Research & Papers

CurveBench tests AI's topological reasoning, models hit 71% at best

Even top models fail on simple nested shape puzzles—GPT-5.4 beaten by fine-tuned 8B model.

Deep Dive

CurveBench is a new benchmark designed to measure AI's ability to perform exact topological reasoning from visual input. It consists of 756 images of pairwise non-intersecting Jordan curves across five difficulty levels: easy, polygonal, topographic-inspired, maze-like, and dense counting. Each image is annotated with a rooted tree that encodes the containment relations between planar regions, and the task is to recover that tree from the image alone.

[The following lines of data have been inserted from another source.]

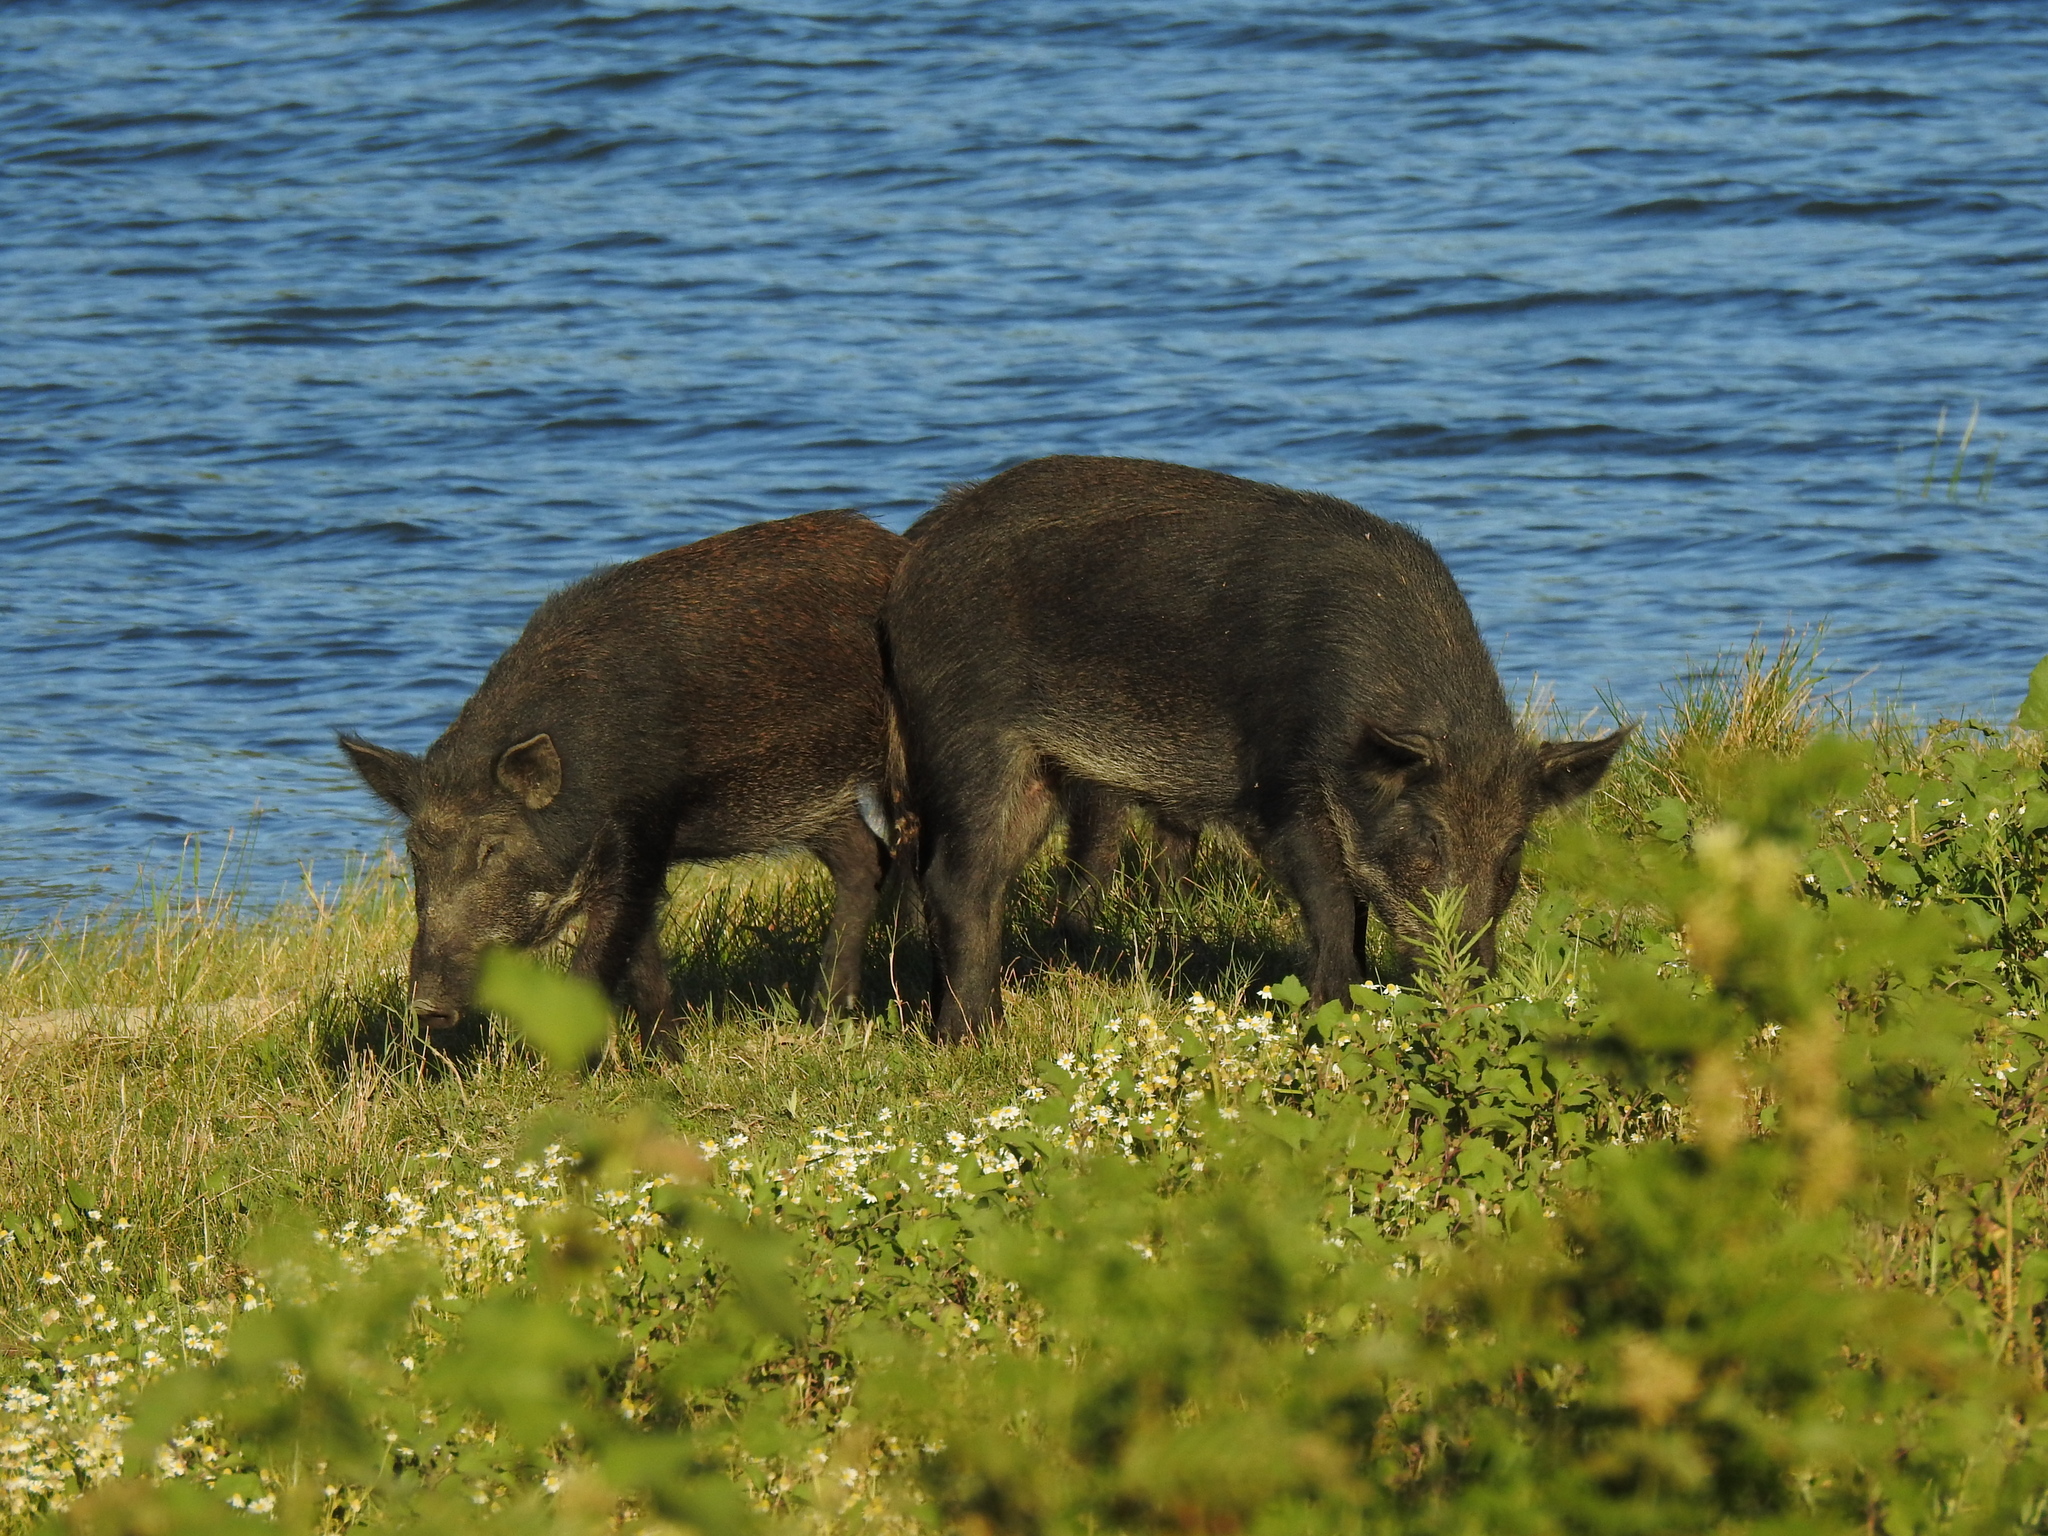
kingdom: Animalia
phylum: Chordata
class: Mammalia
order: Artiodactyla
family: Suidae
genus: Sus
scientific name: Sus scrofa
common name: Wild boar
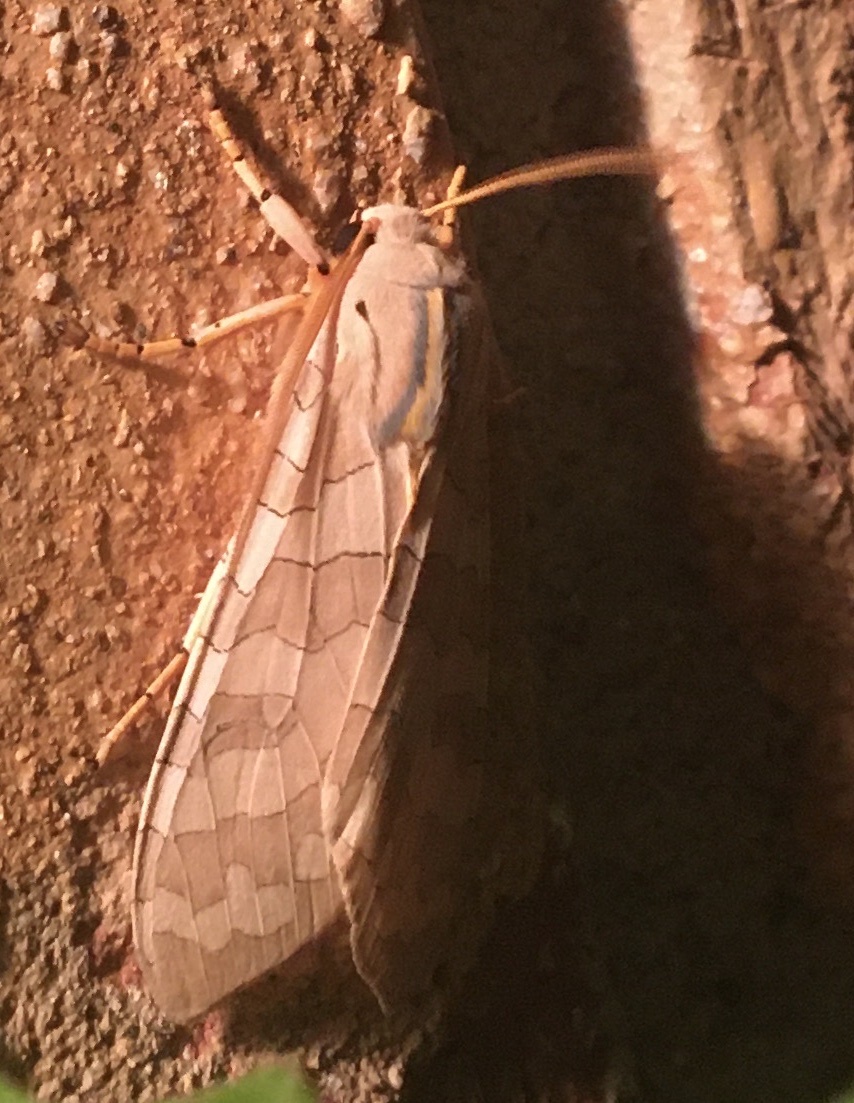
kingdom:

The strongest evaluated model, Gemini 3.1 Pro, achieved only 71.1% tree-generation accuracy on CurveBench-Easy and 19.1% on CurveBench-Hard, revealing how far even frontier models are from robust spatial reasoning. However, the benchmark also shows promise: fine-tuning the open-weight Qwen3-VL-8B model with RLVR-style training boosted its accuracy from 2.8% to 33.3% on easy tasks, surpassing GPT-5.4 and Claude Opus 4.5. The gap on hard tasks remains stark, proving that exact topology-aware visual reasoning is far from solved.

Key Points
  • CurveBench uses 756 images of nested Jordan curves across 5 difficulty levels to test hierarchical topological reasoning.
  • Best model Gemini 3.1 Pro scores 71.1% on easy tasks and only 19.1% on hard tasks.
  • Fine-tuned Qwen3-VL-8B jumps from 2.8% to 33.3% on easy, beating GPT-5.4 and Claude Opus 4.5.

Why It Matters

Spatial reasoning remains a critical weakness for AI, and this benchmark could drive improvements in visual understanding.